The metrics used to compare different methods are weight precision (WP), weight recall (WR), weight F-score (WF), weight sensitivity (WS), and weight specificity (WSP). True positive (TP), true negative (TN), false positive (FP), and false negative (FN) are denoted as TP, TN, FP, and FN, respectively. Precision determines the reproducibility of the measurement or the number of predictions that were correctly labeled as positive, \(\frac{TP}{TP+FP}\) and weight precision is the weighted mean of precision with weights equal to class probability, as shown in Eq. (3). Recall shows how many positive instances were correctly identified, \(\frac{TP}{TP+FN}\) and the weight recall is the weighted mean of recall with weights equal to class probability, as shown in Eq. (4). F-score combines precision and recall to calculate a score that can be interpreted as an average of both, as shown in \(2*\frac{\mathrm{Precision}*\mathrm{Recall}}{\mathrm{Precision}+\mathrm{Recall}}\). Weight F-score is the weighted mean of recall with weights equal to class probability, as shown in Eq. (5). Weight sensitivity is the weighted mean of sensitivity with weights equal to class probability, as shown in Eq. (6).

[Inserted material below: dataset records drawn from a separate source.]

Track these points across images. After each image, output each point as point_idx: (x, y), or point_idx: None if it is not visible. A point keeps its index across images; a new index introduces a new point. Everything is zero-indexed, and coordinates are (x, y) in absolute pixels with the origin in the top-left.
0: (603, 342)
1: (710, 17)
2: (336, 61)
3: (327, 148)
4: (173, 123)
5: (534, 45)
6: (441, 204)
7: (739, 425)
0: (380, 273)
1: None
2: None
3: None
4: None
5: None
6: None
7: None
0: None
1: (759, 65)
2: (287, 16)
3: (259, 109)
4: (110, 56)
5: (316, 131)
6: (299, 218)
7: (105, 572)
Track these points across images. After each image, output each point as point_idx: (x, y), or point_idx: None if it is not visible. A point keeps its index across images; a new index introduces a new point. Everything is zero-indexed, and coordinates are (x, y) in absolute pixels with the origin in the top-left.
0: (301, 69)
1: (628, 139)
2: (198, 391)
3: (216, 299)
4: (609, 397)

Weight specificity is the weighted mean of specificity with weights equal to class probability, as shown in Eq. (7).

$$weight \,precision = \mathop \sum \limits_{i = BCC \ldots SK} \left( {\frac{{num\_of\_data_{i} }}{{num\_of\_data_{BCC} + num\_of\_data_{Mel} + num\_of\_data_{Nev} + num\_of\_data_{SCC} + num\_of\_data_{SK} }}*pricision_{i} } \right)$$
(3)
$$weight \,recall = \mathop \sum \limits_{i = BCC \ldots SK} \left( {\frac{{num\_of\_data_{i} }}{{num\_of\_data_{BCC} + num\_of\_data_{Mel} + num\_of\_data_{Nev} + num\_of\_data_{SCC} + num\_of\_data_{SK} }}*recall_{i} } \right)$$
(4)
$$weight \,F-score = \frac{2*weight \,precision*weight \,recall}{{\left( {weight \,precision + weight \,recall} \right)}}$$
(5)
$$weight \,sensitivity = \mathop \sum \limits_{i = BCC \ldots SK} \left( {\frac{{num\_of\_data_{i} }}{{num\_of\_data_{BCC} + num\_of\_data_{Mel} + num\_of\_data_{Nev} + num\_of\_data_{SCC} + num\_of\_data_{SK} }}*sensitivity _{i} } \right)$$
(6)
$$weight \,specificity=\sum_{i=BCC\dots SK}\left(\frac{{num\_of\_data}_{i}}{{num\_of\_data}_{BCC}+{num\_of\_data}_{Mel}+{num\_of\_data}_{Nev}+{num\_of\_data}_{SCC}+{num\_of\_data}_{SK}}*{specificity }_{i}\right)$$
(7)

IRB approval status

The study was conducted per the Declaration of Helsinki. The need for informed consent has been waived, and approved by the Ethics Committee of Taichung Veterans General Hospital (CE21044A-1) and Taipei Veterans General Hospital (2021-07-021CC).